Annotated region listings
================
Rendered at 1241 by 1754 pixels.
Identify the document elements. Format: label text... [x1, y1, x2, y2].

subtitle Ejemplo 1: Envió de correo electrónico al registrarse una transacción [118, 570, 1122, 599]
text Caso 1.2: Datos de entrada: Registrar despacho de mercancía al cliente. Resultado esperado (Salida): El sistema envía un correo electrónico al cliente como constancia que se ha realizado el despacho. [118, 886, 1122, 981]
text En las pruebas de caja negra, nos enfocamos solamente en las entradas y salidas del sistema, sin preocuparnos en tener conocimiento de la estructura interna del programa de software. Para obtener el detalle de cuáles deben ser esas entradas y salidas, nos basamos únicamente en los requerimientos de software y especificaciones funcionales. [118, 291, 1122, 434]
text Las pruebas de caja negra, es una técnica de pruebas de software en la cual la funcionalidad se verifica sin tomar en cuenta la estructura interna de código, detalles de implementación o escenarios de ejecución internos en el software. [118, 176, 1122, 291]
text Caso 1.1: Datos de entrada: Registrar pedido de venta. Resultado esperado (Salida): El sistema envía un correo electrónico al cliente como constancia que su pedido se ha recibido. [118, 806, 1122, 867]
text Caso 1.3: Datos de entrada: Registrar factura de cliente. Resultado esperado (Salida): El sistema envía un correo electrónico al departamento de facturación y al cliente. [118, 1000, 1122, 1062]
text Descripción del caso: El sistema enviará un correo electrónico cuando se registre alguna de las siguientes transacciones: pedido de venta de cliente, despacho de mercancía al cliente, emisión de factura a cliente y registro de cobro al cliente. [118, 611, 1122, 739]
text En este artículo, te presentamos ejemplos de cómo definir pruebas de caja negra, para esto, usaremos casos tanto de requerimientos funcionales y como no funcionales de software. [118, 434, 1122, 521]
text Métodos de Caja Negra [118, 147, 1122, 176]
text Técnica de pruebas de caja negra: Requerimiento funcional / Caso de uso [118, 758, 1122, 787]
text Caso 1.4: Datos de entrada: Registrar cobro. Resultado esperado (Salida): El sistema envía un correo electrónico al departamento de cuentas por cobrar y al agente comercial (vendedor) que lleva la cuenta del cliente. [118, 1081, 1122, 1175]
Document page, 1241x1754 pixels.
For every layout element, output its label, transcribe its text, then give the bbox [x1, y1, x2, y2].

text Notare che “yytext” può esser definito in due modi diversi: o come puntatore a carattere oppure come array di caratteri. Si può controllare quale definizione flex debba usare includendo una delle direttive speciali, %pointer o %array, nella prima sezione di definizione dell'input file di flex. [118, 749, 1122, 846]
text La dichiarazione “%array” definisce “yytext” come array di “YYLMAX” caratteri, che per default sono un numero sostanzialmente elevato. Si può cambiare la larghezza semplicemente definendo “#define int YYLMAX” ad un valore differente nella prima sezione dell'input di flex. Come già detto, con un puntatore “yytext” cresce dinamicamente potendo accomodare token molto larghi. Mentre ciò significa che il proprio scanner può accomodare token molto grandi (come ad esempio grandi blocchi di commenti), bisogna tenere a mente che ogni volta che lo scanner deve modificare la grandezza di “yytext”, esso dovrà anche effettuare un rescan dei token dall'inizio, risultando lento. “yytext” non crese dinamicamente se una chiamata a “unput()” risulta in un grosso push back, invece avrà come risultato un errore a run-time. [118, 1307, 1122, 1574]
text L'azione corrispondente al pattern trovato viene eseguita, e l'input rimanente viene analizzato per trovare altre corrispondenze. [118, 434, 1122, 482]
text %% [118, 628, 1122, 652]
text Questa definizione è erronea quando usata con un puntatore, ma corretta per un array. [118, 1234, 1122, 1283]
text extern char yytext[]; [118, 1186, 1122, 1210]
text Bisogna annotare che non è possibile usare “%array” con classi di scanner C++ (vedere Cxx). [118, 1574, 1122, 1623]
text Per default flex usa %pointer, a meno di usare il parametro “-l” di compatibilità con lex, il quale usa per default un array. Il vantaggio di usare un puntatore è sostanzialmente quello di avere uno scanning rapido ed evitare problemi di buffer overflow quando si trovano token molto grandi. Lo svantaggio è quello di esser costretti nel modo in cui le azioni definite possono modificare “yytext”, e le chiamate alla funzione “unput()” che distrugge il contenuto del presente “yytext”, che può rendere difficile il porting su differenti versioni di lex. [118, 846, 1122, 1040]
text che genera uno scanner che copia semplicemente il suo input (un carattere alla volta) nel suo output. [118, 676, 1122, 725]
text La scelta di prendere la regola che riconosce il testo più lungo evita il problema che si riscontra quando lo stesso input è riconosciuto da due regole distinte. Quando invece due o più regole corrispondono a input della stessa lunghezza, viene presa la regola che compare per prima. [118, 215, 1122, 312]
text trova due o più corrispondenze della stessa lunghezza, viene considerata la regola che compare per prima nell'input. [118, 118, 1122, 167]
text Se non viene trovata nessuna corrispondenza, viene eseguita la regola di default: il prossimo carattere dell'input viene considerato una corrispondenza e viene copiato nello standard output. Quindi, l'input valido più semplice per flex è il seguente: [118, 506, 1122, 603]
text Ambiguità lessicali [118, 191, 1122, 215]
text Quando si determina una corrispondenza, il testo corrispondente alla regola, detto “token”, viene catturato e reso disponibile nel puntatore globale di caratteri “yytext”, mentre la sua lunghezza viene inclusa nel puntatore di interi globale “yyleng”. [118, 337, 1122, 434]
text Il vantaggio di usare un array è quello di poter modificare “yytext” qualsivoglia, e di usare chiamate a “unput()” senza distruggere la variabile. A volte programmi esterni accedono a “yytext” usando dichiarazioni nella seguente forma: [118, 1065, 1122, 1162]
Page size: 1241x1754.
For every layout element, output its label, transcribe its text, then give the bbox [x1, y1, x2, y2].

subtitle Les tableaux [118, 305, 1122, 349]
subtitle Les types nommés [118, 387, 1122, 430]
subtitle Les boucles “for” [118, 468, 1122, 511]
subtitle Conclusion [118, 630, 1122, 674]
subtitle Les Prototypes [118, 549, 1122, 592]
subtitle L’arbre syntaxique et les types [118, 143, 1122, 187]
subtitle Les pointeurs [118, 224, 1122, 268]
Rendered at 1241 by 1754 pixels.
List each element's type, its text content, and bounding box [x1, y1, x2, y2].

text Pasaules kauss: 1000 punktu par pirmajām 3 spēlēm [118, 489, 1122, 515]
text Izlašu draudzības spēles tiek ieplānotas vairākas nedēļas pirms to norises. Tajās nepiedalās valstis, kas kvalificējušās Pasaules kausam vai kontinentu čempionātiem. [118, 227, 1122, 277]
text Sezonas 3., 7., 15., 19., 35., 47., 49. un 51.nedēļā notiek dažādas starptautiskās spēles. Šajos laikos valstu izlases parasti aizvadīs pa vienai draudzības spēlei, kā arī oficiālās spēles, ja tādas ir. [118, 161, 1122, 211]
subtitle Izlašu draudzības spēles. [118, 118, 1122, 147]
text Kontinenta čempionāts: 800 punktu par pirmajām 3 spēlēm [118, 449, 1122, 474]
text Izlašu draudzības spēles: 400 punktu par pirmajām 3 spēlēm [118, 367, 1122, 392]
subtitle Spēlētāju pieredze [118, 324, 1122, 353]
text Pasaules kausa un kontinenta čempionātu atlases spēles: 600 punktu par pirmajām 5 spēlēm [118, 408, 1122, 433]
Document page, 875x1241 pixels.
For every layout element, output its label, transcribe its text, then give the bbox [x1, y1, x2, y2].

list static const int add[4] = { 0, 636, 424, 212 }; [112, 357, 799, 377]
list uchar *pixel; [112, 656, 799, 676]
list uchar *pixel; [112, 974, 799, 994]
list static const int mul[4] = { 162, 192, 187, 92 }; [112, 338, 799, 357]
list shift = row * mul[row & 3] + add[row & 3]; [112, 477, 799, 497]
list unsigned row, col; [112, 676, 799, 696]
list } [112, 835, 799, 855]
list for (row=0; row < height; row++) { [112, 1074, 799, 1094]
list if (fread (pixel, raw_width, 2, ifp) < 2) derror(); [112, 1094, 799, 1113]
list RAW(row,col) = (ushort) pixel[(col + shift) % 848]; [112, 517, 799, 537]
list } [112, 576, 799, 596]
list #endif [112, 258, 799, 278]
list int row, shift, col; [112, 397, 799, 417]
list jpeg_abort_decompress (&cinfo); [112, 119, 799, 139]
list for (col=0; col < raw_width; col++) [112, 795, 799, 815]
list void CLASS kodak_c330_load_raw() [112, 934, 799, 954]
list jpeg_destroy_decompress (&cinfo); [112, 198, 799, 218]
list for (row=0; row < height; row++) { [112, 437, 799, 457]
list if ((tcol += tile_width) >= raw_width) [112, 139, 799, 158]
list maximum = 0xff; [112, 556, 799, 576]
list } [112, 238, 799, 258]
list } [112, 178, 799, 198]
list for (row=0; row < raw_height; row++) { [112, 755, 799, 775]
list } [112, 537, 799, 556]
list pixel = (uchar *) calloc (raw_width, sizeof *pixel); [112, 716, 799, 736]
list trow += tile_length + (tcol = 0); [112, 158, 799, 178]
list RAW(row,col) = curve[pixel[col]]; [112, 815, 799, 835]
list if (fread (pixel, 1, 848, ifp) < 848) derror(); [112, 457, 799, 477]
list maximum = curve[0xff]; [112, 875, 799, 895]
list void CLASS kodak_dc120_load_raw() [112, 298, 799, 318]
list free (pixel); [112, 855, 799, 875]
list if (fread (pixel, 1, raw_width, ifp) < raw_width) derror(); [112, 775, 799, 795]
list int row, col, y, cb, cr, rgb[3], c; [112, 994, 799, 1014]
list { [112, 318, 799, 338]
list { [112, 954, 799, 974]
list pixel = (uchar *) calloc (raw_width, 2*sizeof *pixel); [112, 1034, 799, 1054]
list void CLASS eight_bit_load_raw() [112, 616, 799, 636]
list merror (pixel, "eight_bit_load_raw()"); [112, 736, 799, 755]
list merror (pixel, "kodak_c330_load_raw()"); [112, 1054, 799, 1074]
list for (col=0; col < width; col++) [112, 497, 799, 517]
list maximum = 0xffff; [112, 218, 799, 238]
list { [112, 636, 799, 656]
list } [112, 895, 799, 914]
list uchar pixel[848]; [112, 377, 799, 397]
================
> Given problem
Reproduce the lines of the records verbatim, beginning at the line that contains "subtitle Ejemplo 1: Envió" and ending after the line that contains "text Caso 1.2: Datos".

> Answer
subtitle Ejemplo 1: Envió de correo electrónico al registrarse una transacción [118, 570, 1122, 599]
text Caso 1.2: Datos de entrada: Registrar despacho de mercancía al cliente. Resultado esperado (Salida): El sistema envía un correo electrónico al cliente como constancia que se ha realizado el despacho. [118, 886, 1122, 981]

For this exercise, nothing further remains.